Last week, the USPS released lists state-by-state of post offices they are considering closing. One of the ones in Mississippi really got my attention, because it’s been in the news this year, largely due to a gentleman from Columbus, Mississippi that now lives in Colorado — he’s upset about the mural in the downtown post office of his old hometown. His position can be found here. He’s written to the ACLU, newspapers, the SPLC, and other people and organizations about getting the mural removed.
Well, WPA murals (actually these were done by the Section of Painting and Sculpture, an arm of the Treasury) are one of my favorite things — I’ve taken pics of most of the ones in Alabama and a few in MS. This one, ‘Out of the Soil,’ was painted in 1939 by Beulah Bettersworth, from New York. She painted a farmer plowing in the forefront, with a cotton field and people picking, along with a church, gin, and mill.
If you’re into this kind of thing: she was hired to paint the mural in the Indianola post office (she called it “White Gold in the Delta” as it depicted the cotton crop) after Walter Anderson determined he couldn’t do it, due to poor health.
Here’s a pic of it from 1980, before the clear acrylic (which makes it so hard to photograph) was put on top:
Mr. LaNier “proposes showing the piece at the public library or Mississippi University for Women during Black History Month or housing it at a black-history museum, rather than at the public post office where it invokes “painful memories” of “racial intolerance.””
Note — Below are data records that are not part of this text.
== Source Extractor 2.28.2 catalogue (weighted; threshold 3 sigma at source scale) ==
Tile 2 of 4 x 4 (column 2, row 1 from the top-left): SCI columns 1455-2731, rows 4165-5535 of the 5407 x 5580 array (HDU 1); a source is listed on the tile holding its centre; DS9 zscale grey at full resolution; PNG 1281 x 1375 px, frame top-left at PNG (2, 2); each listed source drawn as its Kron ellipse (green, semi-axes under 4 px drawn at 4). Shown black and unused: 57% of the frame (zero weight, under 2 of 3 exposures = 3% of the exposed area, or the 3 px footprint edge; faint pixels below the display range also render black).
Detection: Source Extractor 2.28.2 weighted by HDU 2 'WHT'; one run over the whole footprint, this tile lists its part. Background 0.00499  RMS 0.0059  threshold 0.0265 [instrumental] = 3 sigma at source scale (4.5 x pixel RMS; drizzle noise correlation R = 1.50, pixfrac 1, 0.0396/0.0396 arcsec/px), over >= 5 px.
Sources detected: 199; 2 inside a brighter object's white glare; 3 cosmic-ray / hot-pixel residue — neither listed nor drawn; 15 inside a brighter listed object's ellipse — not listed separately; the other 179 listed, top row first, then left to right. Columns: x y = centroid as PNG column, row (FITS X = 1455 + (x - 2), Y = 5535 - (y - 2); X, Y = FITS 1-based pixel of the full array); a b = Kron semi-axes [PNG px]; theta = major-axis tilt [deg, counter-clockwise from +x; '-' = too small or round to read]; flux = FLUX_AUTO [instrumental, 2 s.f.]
The idea is that the artist painted generally what she saw. The paper noted, “of the handful of patrons polled at the post office Friday morning, most found the setting a historically accurate depiction of the rural Mississippi of the time.” Some had passed through the post office without ever noticing the nearly 16-foot-wide mural.
Annie Jeffries, a lifelong Mississippi resident, looked at the painting for the first time on Friday.
“It’s very nice,” she said. “It shows where we came from — how we all had to struggle to be able to survive. I know about that because I grew up here. It’s my home. We did such as that; we picked cotton.”
The post office has that letter and documents from the era on file, including an unnamed note about the mural, possibly written by the local postmaster at the time the artwork was delivered. “Lots of blacks offended,” the note mentions.
The unnamed reviewer also points out the mural isn’t perfect. The mule in the painting, for example, has a cow’s tail, and the plowman’s harness isn’t exactly right. Still, the note says the work was “pretty good for a Yankee woman who never saw the South end of a northbound mule.”
Despite Lanier’s objections to the piece, and mixed reactions to the mural by post office customers on Friday, all agreed the historic mural depicts a time that is long past, but shouldn’t be forgotten.
“I don’t (see it as racist) because we all had to do it in order to survive — not just the blacks. I see nothing racist about it,” said Jeffries, who is black. “People leave (the South) and want to change certain things, but you can’t forget that part because it’s a part of your life. That’s your beginning.”